From the Kingdom of the Sicilies

To the Pearl of the Orient Seas

A Family History

by Facundo S. Roco

In the beginning...

The history of the Roco Family begins with an entry in the diary of Juan De Dios Emeterio De Roco, "El Nacimiento de Mis Hermanos".

"1. En 29 de Dicie. de 1791 entre 7 y 8 de la noche nacio mi Padre, Dn. TOMAS MANUEL DE ROCO y en 1.o de Enero de 1792, fue bautisado en la Yglesia Parroquial de Cabite por su cura Parroco, Dn. Greg.o de la Pena siendo su padrino D. Antonio Canelose. En el ano de 1800 fue confirmado por el Yllino. Don Arzobispo Dn. Bacilio Sancho de Sta. Justa y Rufina y padrino Dn. Franco. [Francisco?] Cresini.

(Fallecio el 11 de Junio 1857 en Legaspi, Prov. a de Albay de [perbica?])

"1.1 On 29 December 1791, between 7:00 and 8:00 p.m., my Father -- Don TOMAS MANUEL DE ROCO -- was born. He was baptized on the first of January of 1792 at the Parish Church of Cabite by his parish priest, Don Gregorio de la Pena, with Don Antonio Canelose as his godfather. Tomas Manuel was confirmed in 1800 by His Excellency, the Archbishop Don Basilio Sancho de Sta. Justa, with Don Francisco Cresini as his godfather. Tomas Manuel died on the 11th of June 1857 in Legaspi of the Province of Albay."

It records the fact that on December 29, 1791, Juan de Dios Emeterio's father - Tomas Manuel De Roco -- was born at around 7:00-8:00 p.m. It also records succeeding events in Tomas' early life: baptism on January 1, 1792, at the Parish Church of Cavite (now the ruins of the Church of Porta Vaga in Cavite City); the name of the parish priest, Don Gregorio de la Pena; and even the name of his godfather, Don Antonio Canelose.

It also records for posterity the name of the Archbishop of Manila (Cavite was still part of the Archdiocese of Manila), Don Basilio de Sta. Justa, and his godfather during his confirmation, Don Francisco Cresini.

What it does not record is very interesting. There is no mention of Tomas Manuel's father or mother! This leaves us guessing as to the real identity of his parents, and his brothers and sisters, if there were any. Fortunately, the same manuscript records that Dona Dolores Roco, wife of Don Lorenzo Maroati, was the godmother of Arcenio Maria Roco, younger brother of Juan De Dios. This reveals that, following the normal practice of getting one's close relatives as godparents, Dolores must have been Tomas' sister It also suggests that perhaps Dolores was his only sister!

********************

→ Task list:
(a) From the Roco family history, list every person named as a godparent.
(b) Please say whether each statement agrees with the Roco family history, answering yes or no and quoting the deciding words: (i) Tomas Manuel was baptized at the Parish Church of Cavite. (ii) The diary names Tomas Manuel's mother. (iii) Tomas Manuel died in Legaspi.
The lines that follow come from a different source than the family history above.

********************

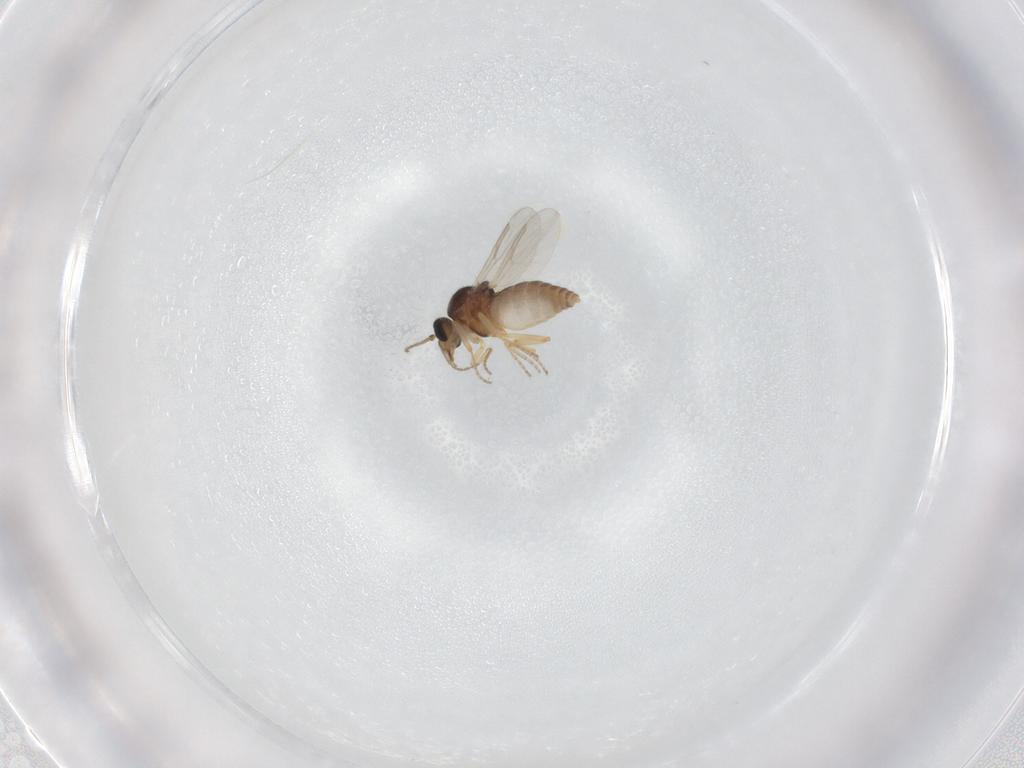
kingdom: Animalia
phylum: Arthropoda
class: Insecta
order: Diptera
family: Ceratopogonidae
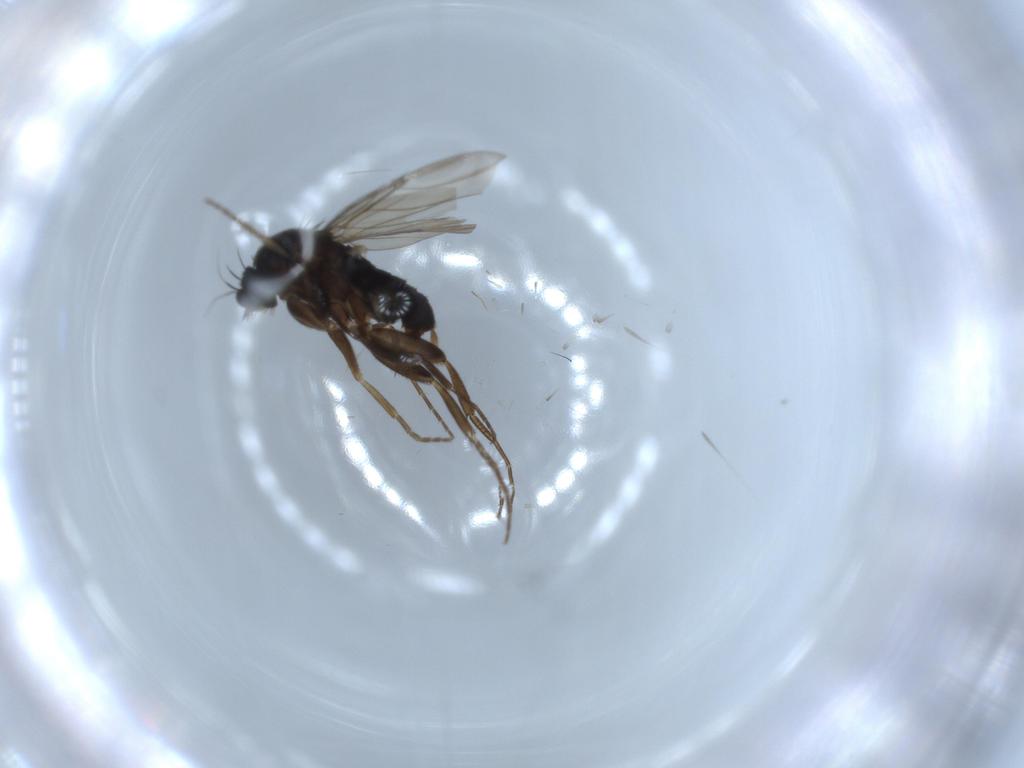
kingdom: Animalia
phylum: Arthropoda
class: Insecta
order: Diptera
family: Phoridae
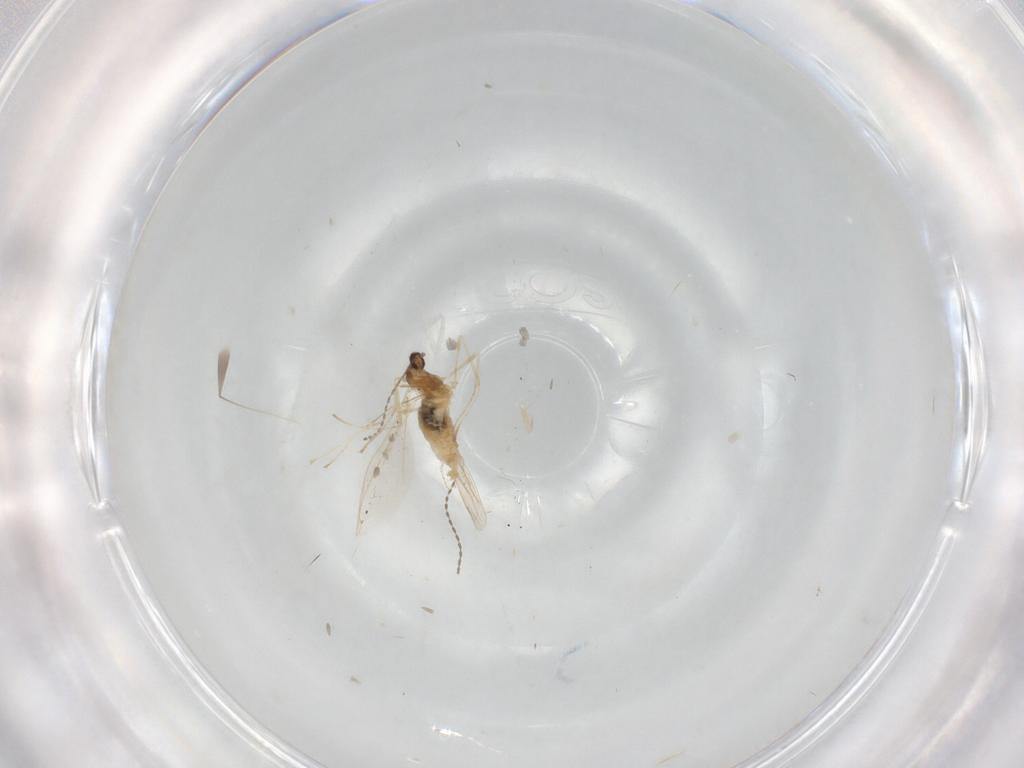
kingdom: Animalia
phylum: Arthropoda
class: Insecta
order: Diptera
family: Cecidomyiidae
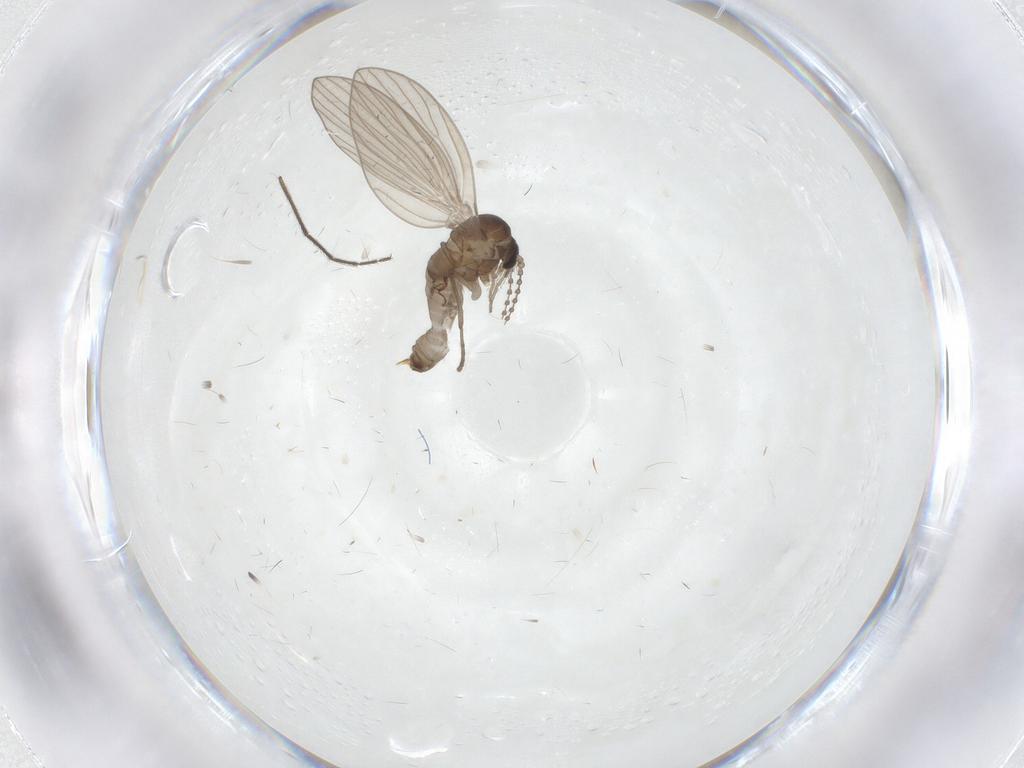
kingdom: Animalia
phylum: Arthropoda
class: Insecta
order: Diptera
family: Chironomidae
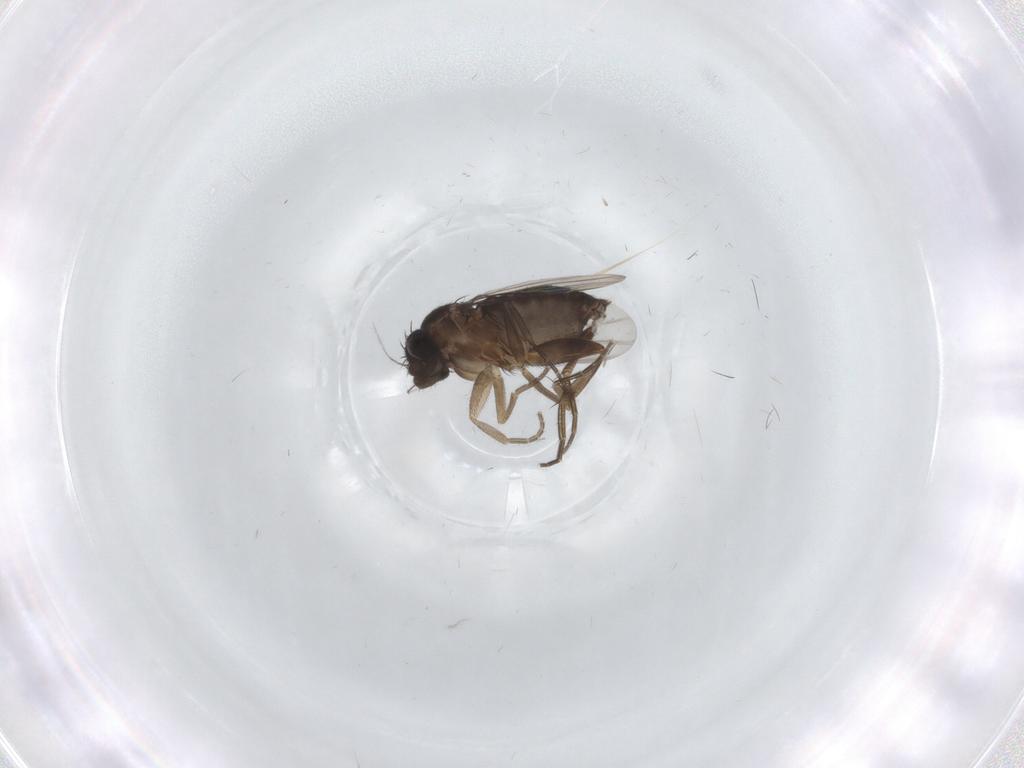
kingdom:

********************

→ Problem solutions:
(a) Don Antonio Canelose, Don Francisco Cresini, Dona Dolores Roco

(b)
(i) Yes: "baptism on January 1, 1792, at the Parish Church of Cavite"
(ii) No: "There is no mention of Tomas Manuel's father or mother!"
(iii) Yes: "Tomas Manuel died on the 11th of June 1857 in Legaspi of the Province of Albay."